Ces "bâtiments" de Hal Far dont fait état Sunna sont situés à quelques centaines de mètres des structures familiales, ils hébergent principalement les hommes seuls. Une véritable mer de préfabriqués encadrée de hauts murs en pierres et de barbelés au sein desquels survivent 1 500 migrants entassés. Leurs moindres allers et venus sont, comme au centre familial, surveillés étroitement. Les migrants sont notamment soumis à une règle de pointage stricte les obligeant à signer une feuille de présence plusieurs fois par semaine sous peine, là aussi, de voir leur allocation suspendue. (...)

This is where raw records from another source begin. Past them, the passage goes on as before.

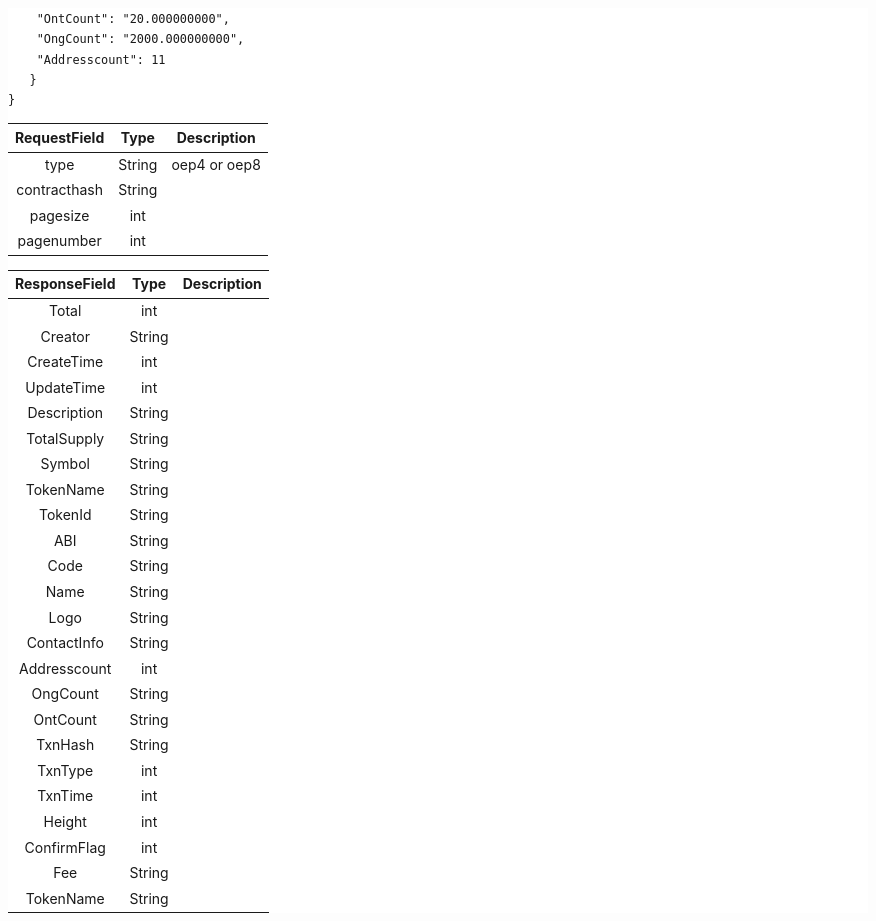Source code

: 		"OntCount": "20.000000000",
		"OngCount": "2000.000000000",
		"Addresscount": 11
	   }
	}


| RequestField|     Type |   Description   | 
| :--------------: | :--------:| :------: |
| type|   String|  oep4 or oep8  |
| contracthash|   String|    |
| pagesize|   int|    |
| pagenumber|   int|    |


| ResponseField     |     Type |   Description   | 
| :--------------: | :--------:| :------: |
| Total|   int|    |
| Creator|   String|    |
| CreateTime|   int|    |
| UpdateTime|   int|    |
| Description|   String|    |
| TotalSupply|   String|    |
| Symbol|   String|    |
| TokenName|	String|	  |
| TokenId|	String|	  |
| ABI|   String|    |
| Code|   String|    |
| Name|   String|    |
| Logo|   String|    |
| ContactInfo|   String|    |
| Addresscount|   int|    |
| OngCount|   String|    |
| OntCount|   String|    |
| TxnHash|   String|    |
| TxnType|   int|  |
| TxnTime|   int|    |
| Height|   int|    |
| ConfirmFlag	|	int|	  |
| Fee|	String|	  |
| TokenName|	String|	  |
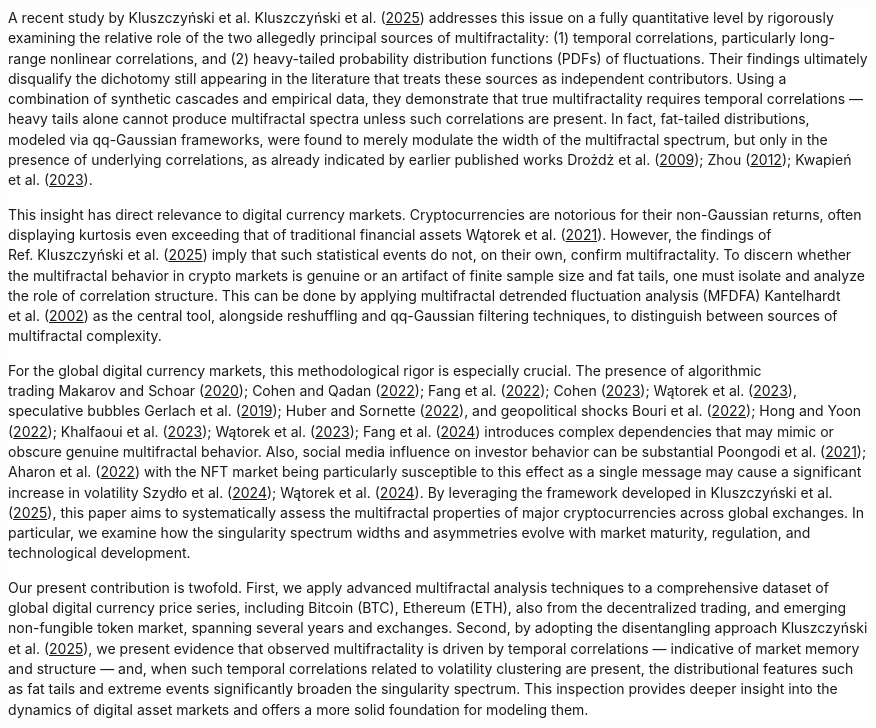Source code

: A recent study by Kluszczyński et al. Kluszczyński et al. ([2025](https://arxiv.org/html/2510.13785v1#bib.bib36)) addresses this issue on a fully quantitative level by rigorously examining the relative role of the two allegedly principal sources of multifractality: (1) temporal correlations, particularly long-range nonlinear correlations, and (2) heavy-tailed probability distribution functions (PDFs) of fluctuations. Their findings ultimately disqualify the dichotomy still appearing in the literature that treats these sources as independent contributors. Using a combination of synthetic cascades and empirical data, they demonstrate that true multifractality requires temporal correlations — heavy tails alone cannot produce multifractal spectra unless such correlations are present. In fact, fat-tailed distributions, modeled via qq-Gaussian frameworks, were found to merely modulate the width of the multifractal spectrum, but only in the presence of underlying correlations, as already indicated by earlier published works Drożdż et al. ([2009](https://arxiv.org/html/2510.13785v1#bib.bib37)); Zhou ([2012](https://arxiv.org/html/2510.13785v1#bib.bib38)); Kwapień et al. ([2023](https://arxiv.org/html/2510.13785v1#bib.bib35)).

This insight has direct relevance to digital currency markets. Cryptocurrencies are notorious for their non-Gaussian returns, often displaying kurtosis even exceeding that of traditional financial assets Wątorek et al. ([2021](https://arxiv.org/html/2510.13785v1#bib.bib39)). However, the findings of Ref. Kluszczyński et al. ([2025](https://arxiv.org/html/2510.13785v1#bib.bib36)) imply that such statistical events do not, on their own, confirm multifractality. To discern whether the multifractal behavior in crypto markets is genuine or an artifact of finite sample size and fat tails, one must isolate and analyze the role of correlation structure. This can be done by applying multifractal detrended fluctuation analysis (MFDFA) Kantelhardt et al. ([2002](https://arxiv.org/html/2510.13785v1#bib.bib40)) as the central tool, alongside reshuffling and qq-Gaussian filtering techniques, to distinguish between sources of multifractal complexity.

For the global digital currency markets, this methodological rigor is especially crucial. The presence of algorithmic trading Makarov and Schoar ([2020](https://arxiv.org/html/2510.13785v1#bib.bib41)); Cohen and Qadan ([2022](https://arxiv.org/html/2510.13785v1#bib.bib42)); Fang et al. ([2022](https://arxiv.org/html/2510.13785v1#bib.bib43)); Cohen ([2023](https://arxiv.org/html/2510.13785v1#bib.bib44)); Wątorek et al. ([2023](https://arxiv.org/html/2510.13785v1#bib.bib45)), speculative bubbles Gerlach et al. ([2019](https://arxiv.org/html/2510.13785v1#bib.bib46)); Huber and Sornette ([2022](https://arxiv.org/html/2510.13785v1#bib.bib47)), and geopolitical shocks Bouri et al. ([2022](https://arxiv.org/html/2510.13785v1#bib.bib48)); Hong and Yoon ([2022](https://arxiv.org/html/2510.13785v1#bib.bib49)); Khalfaoui et al. ([2023](https://arxiv.org/html/2510.13785v1#bib.bib50)); Wątorek et al. ([2023](https://arxiv.org/html/2510.13785v1#bib.bib51)); Fang et al. ([2024](https://arxiv.org/html/2510.13785v1#bib.bib52)) introduces complex dependencies that may mimic or obscure genuine multifractal behavior. Also, social media influence on investor behavior can be substantial Poongodi et al. ([2021](https://arxiv.org/html/2510.13785v1#bib.bib53)); Aharon et al. ([2022](https://arxiv.org/html/2510.13785v1#bib.bib54)) with the NFT market being particularly susceptible to this effect as a single message may cause a significant increase in volatility Szydło et al. ([2024](https://arxiv.org/html/2510.13785v1#bib.bib55)); Wątorek et al. ([2024](https://arxiv.org/html/2510.13785v1#bib.bib56)). By leveraging the framework developed in Kluszczyński et al. ([2025](https://arxiv.org/html/2510.13785v1#bib.bib36)), this paper aims to systematically assess the multifractal properties of major cryptocurrencies across global exchanges. In particular, we examine how the singularity spectrum widths and asymmetries evolve with market maturity, regulation, and technological development.

Our present contribution is twofold. First, we apply advanced multifractal analysis techniques to a comprehensive dataset of global digital currency price series, including Bitcoin (BTC), Ethereum (ETH), also from the decentralized trading, and emerging non-fungible token market, spanning several years and exchanges. Second, by adopting the disentangling approach Kluszczyński et al. ([2025](https://arxiv.org/html/2510.13785v1#bib.bib36)), we present evidence that observed multifractality is driven by temporal correlations — indicative of market memory and structure — and, when such temporal correlations related to volatility clustering are present, the distributional features such as fat tails and extreme events significantly broaden the singularity spectrum. This inspection provides deeper insight into the dynamics of digital asset markets and offers a more solid foundation for modeling them.
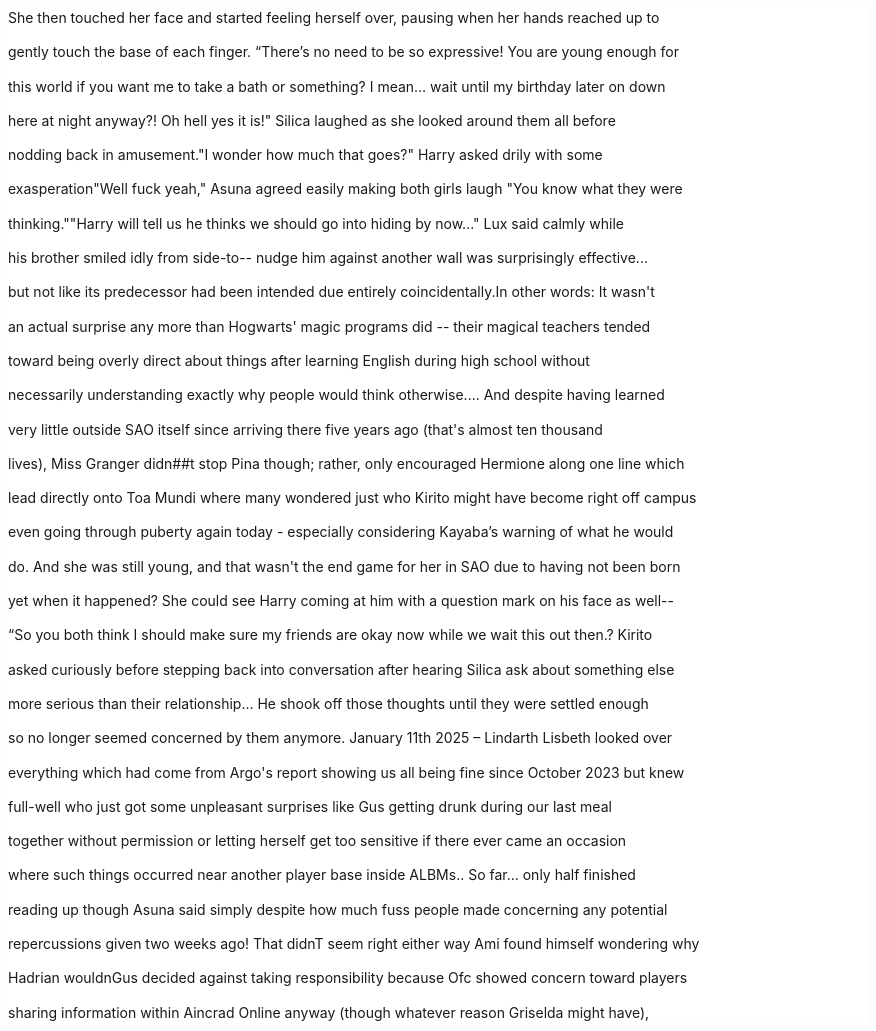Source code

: She then touched her face and started feeling herself over, pausing when her hands reached up to

gently touch the base of each finger. “There’s no need to be so expressive! You are young enough for

this world if you want me to take a bath or something? I mean… wait until my birthday later on down

here at night anyway?! Oh hell yes it is!" Silica laughed as she looked around them all before

nodding back in amusement."I wonder how much that goes?" Harry asked drily with some

exasperation"Well fuck yeah," Asuna agreed easily making both girls laugh "You know what they were

thinking.""Harry will tell us he thinks we should go into hiding by now..." Lux said calmly while

his brother smiled idly from side-to-- nudge him against another wall was surprisingly effective...

but not like its predecessor had been intended due entirely coincidentally.In other words: It wasn't

an actual surprise any more than Hogwarts' magic programs did -- their magical teachers tended

toward being overly direct about things after learning English during high school without

necessarily understanding exactly why people would think otherwise.... And despite having learned

very little outside SAO itself since arriving there five years ago (that's almost ten thousand

lives), Miss Granger didn##t stop Pina though; rather, only encouraged Hermione along one line which

lead directly onto Toa Mundi where many wondered just who Kirito might have become right off campus

even going through puberty again today - especially considering Kayaba’s warning of what he would

do. And she was still young, and that wasn't the end game for her in SAO due to having not been born

yet when it happened? She could see Harry coming at him with a question mark on his face as well--

“So you both think I should make sure my friends are okay now while we wait this out then.?  Kirito

asked curiously before stepping back into conversation after hearing Silica ask about something else

more serious than their relationship... He shook off those thoughts until they were settled enough

so no longer seemed concerned by them anymore. January 11th 2025 – Lindarth Lisbeth looked over

everything which had come from Argo's report showing us all being fine since October 2023 but knew

full-well who just got some unpleasant surprises like Gus getting drunk during our last meal

together without permission or letting herself get too sensitive if there ever came an occasion

where such things occurred near another player base inside ALBMs.. So far… only half finished

reading up though Asuna said simply despite how much fuss people made concerning any potential

repercussions given two weeks ago! That didnT seem right either way Ami found himself wondering why

Hadrian wouldnGus decided against taking responsibility because Ofc showed concern toward players

sharing information within Aincrad Online anyway (though whatever reason Griselda might have),
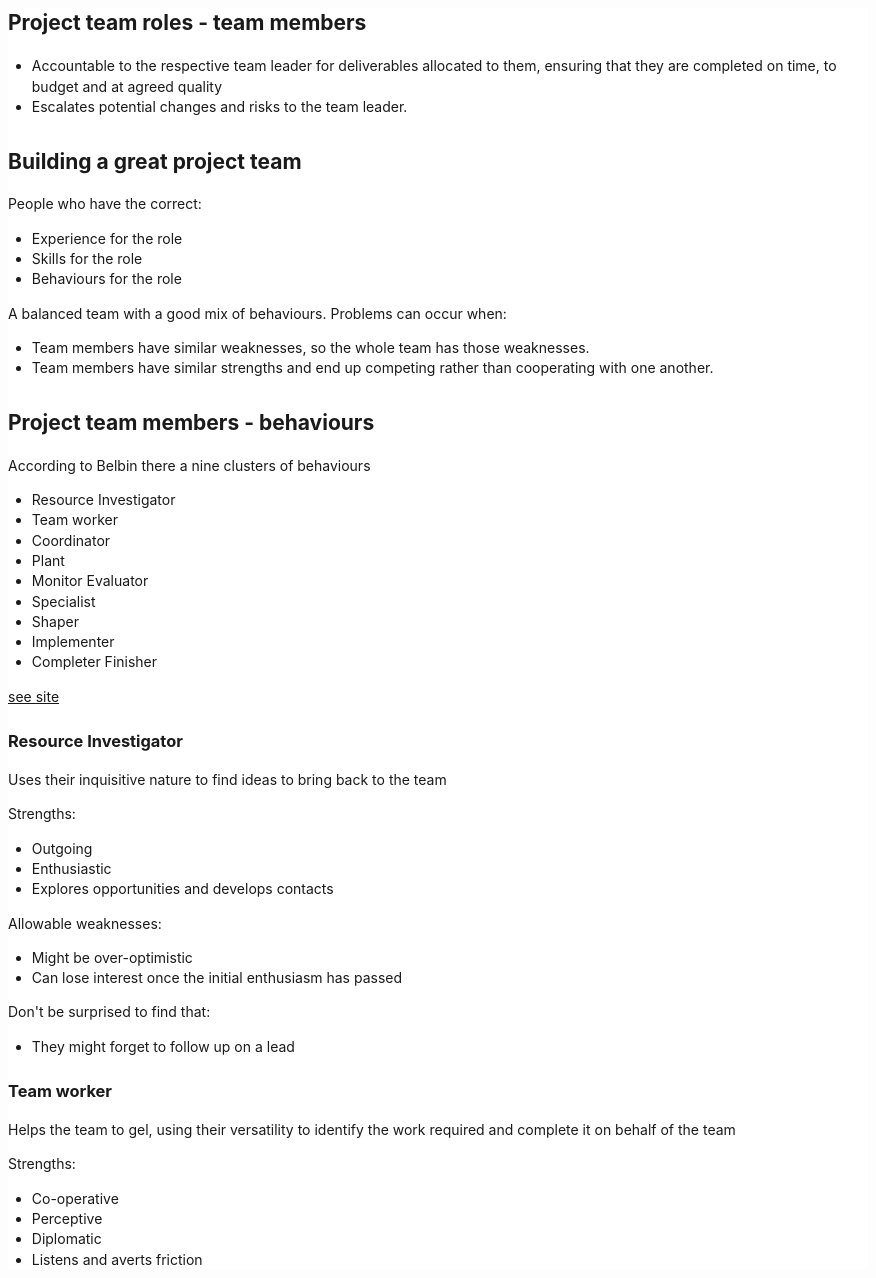 ## Project team roles - team members
- Accountable to the respective team leader for deliverables allocated to them, ensuring that they are completed on time, to budget and at agreed quality
- Escalates potential changes and risks to the team leader.

## Building a great project team
People who have the correct:
- Experience for the role
- Skills for the role
- Behaviours for the role

A balanced team with a good mix of behaviours.  Problems can occur when:
- Team members have similar weaknesses, so the whole team has those weaknesses.
- Team members have similar strengths and end up competing rather than cooperating with one another.

## Project team members - behaviours
According to Belbin there a nine clusters of behaviours
- Resource Investigator
- Team worker
- Coordinator
- Plant
- Monitor Evaluator
- Specialist
- Shaper
- Implementer
- Completer Finisher

[see site](https://www.belbin.com/about/belbin-team-roles/)

### **Resource Investigator**
Uses their inquisitive nature to find ideas to bring back to the team

Strengths:
- Outgoing
- Enthusiastic
- Explores opportunities and develops contacts

Allowable weaknesses:
- Might be over-optimistic
- Can lose interest once the initial enthusiasm has passed

Don't be surprised to find that:
- They might forget to follow up on a lead

### **Team worker**
Helps the team to gel, using their versatility to identify the work required and complete it on behalf of the team

Strengths:
- Co-operative
- Perceptive
- Diplomatic
- Listens and averts friction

“Il y a des abus et des problèmes de violences envers nous”
À la déception s’ajoute la peur. Plusieurs résidents d’Hal Far rencontrés par InfoMigrants racontent les "abus" des gardiens, et les "problèmes de violences". Hicham, un jeune Soudanais arrivé il y a plus de six mois affirme qu’il y a "deux semaines, un migrant originaire du Moyen-Orient [il a préféré ne pas dévoiler sa nationalité] a été battu et traîné au poste par la police parce qu’il était soupçonné d’avoir bu de l’alcool et d’être un peu saoul. On a de plus en plus peur, des gens essaient de s’échapper, d’autres deviennent fous...” (...)
De nombreux bâtiments abandonnés sont régulièrement investis par les migrants qui ne savent plus où aller. Il y a quelques mois, un propriétaire peu scrupuleux logeait près d’une centaine de migrants dans des étables insalubres qui dormaient à même le sol pour 100€ par mois. Le propriétaire du lieu n’a pas été inquiété par la justice. “Nous avons un vrai problème d’inclusion sociale, de racisme et de xénophobie”, reconnaît Fabrizio Ellul du HCR.